Le scrutin présidentiel du 11 avril 2021 prochain sera la troisième compétition électorale organisée sous Patrice Talon depuis son avènement au pouvoir. Avec Talon, les élections se suivent et se ressemblent. Très éloignées de l’idéal démocratique. Selon une récente enquête, l’écrasante majorité d’Africains croient que la démocratie reste la meilleure forme de gouvernement et que des élections libres, régulières et multipartites restent le moyen idéal de choisir leurs dirigeants. Le libre choix de l’électeur béninois est quasi nul. Pour paraphraser Sékou Chérif Diallo, les élections au Bénin sont devenues un instrument de légitimation de l’absurde.

« On aimerait voter pour le meilleur mais… il ne fait jamais partie des candidats», disait Kin Hubbard. Au Bénin, le seul choix qui s’impose à l’électeur est entre Patrice…et Talon. Pour les élections législatives d’avril 2019, l’opposition n’avait pas été autorisée à concourir. Seules deux formations politiques apparentées au régime de Patrice Talon avaient été autorisées par la Commission électorale nationale autonome (CENA) à présenter des listes. En cause, les conditions introduites en amont des élections, notamment sur la délivrance des récépissés de reconnaissance des partis et le quitus fiscal exigés aux partis politiques. C’était la première fois dans l’histoire de ce pays réputé pourtant pour le respect des principes démocratiques, que les élections ont été organisées sans les partis d’opposition. Qui avaient dénoncé une grave atteinte à la démocratie.

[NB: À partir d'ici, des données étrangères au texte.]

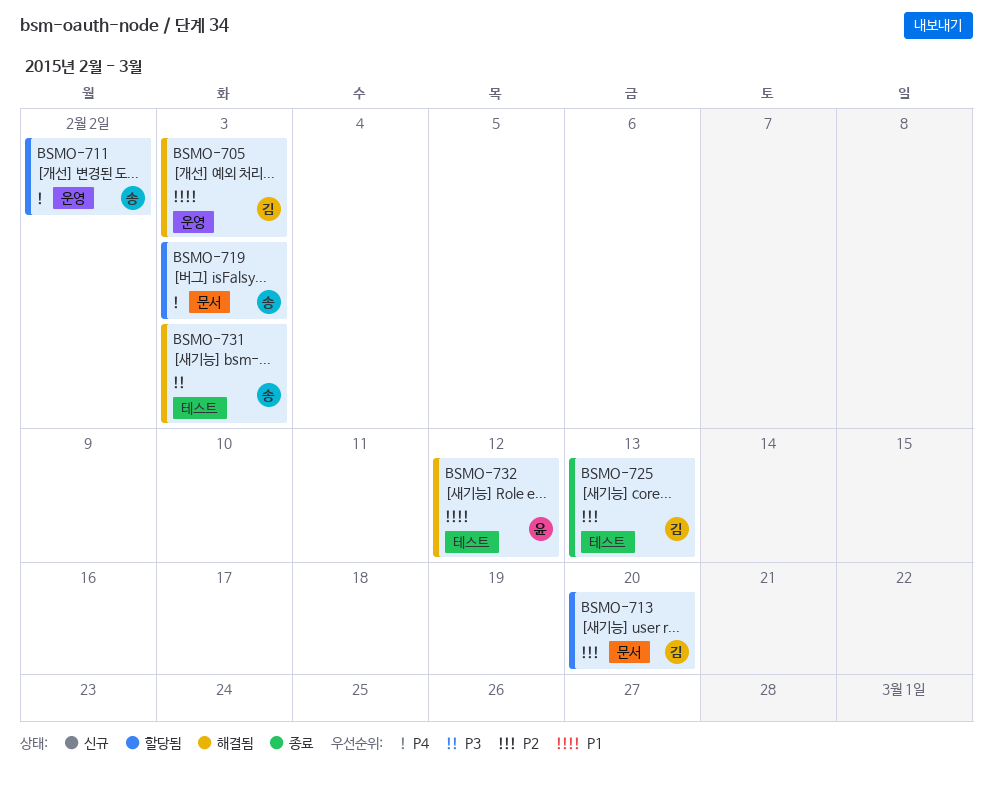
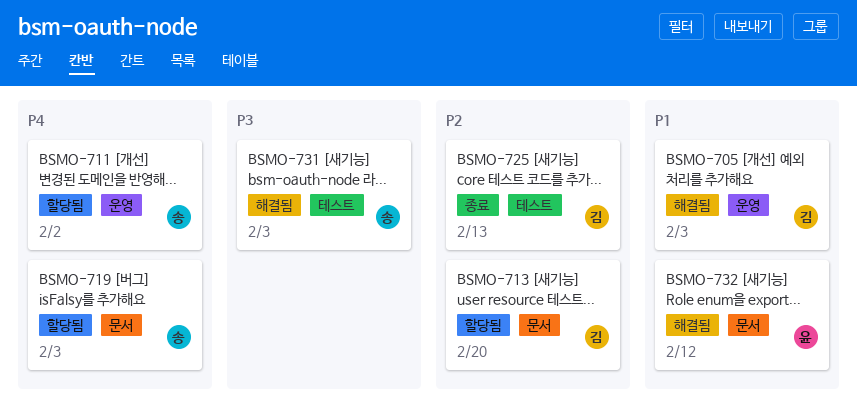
BSMO-732, label: 테스트 -> 문서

Ce sera le début des dérives autoritaristes au Bénin où l’opposition sera exclue de toute compétition électorale. Un an plus tard, les élections municipales de mai 2020 ont été boudées par l’opposition qui avait demandé en vain le report des communales dans un contexte de crise politique et sanitaire. L’enjeu de ces élections municipales était d’autant plus crucial pour la présidentielle de 2021 que potentiels présidentiables devraient être parrainés par les élus.

Justement pour ce scrutin présidentiel à venir, l’opposition, n’ayant pas obtenu de parrainages nécessaires, en est exclue pour la 3ème fois consécutive. Par des subterfuges, Patrice Talon a réussi à débaucher quelques opposants gentils à qui il a fait accorder les parrainages pour l’accompagner dans la farce électorale du 11 avril et faire croire que c’est un processus inclusif alors qu’il n’en est rien.

Bien avant, les figures de proue de l’opposition qui avaient sous-estimé les capacités de nuisance de Patrice Talon sont tombées de haut et mises hors-jeu électoral. A commencer par Sébastien Ajavon arrivé troisième lors de la présidentielle de 2016 et qui avait appelé ses partisans à voter Patrice Talon, a été condamné à 20 ans de prison dans une sombre affaire de trafic de cocaïne. Il avait finalement obtenu gain de cause à la Cour africaine des droits de l’Homme et des peuples, qui a condamné l’État béninois.

Patrice Talon est aussi parvenu à mettre hors-jeu l’ancien ministre Komi Kountché condamné lui aussi à 20 ans de prison pour détournement. Autre chute fracassante, celle de l’ancien Premier ministre Lionel Zinsou, candidat malheureux à la dernière élection présidentielle qui a été condamné à 4 ans d’inéligibilité pour dépassement de frais de campagne électorale.

Quant à l’ancien président Thomas Boni Yayi, il avait longuement été malmené par Patrice Talon. Après plusieurs semaines de siège des forces de l’ordre autour de son domicile, il avait été forcé entre-temps à l’exil avant de retourner finalement dans son pays.

Même si tout n’était pas parfait avant, avec Patrice Talon, c’est la démocratie en mode marche arrière au Bénin.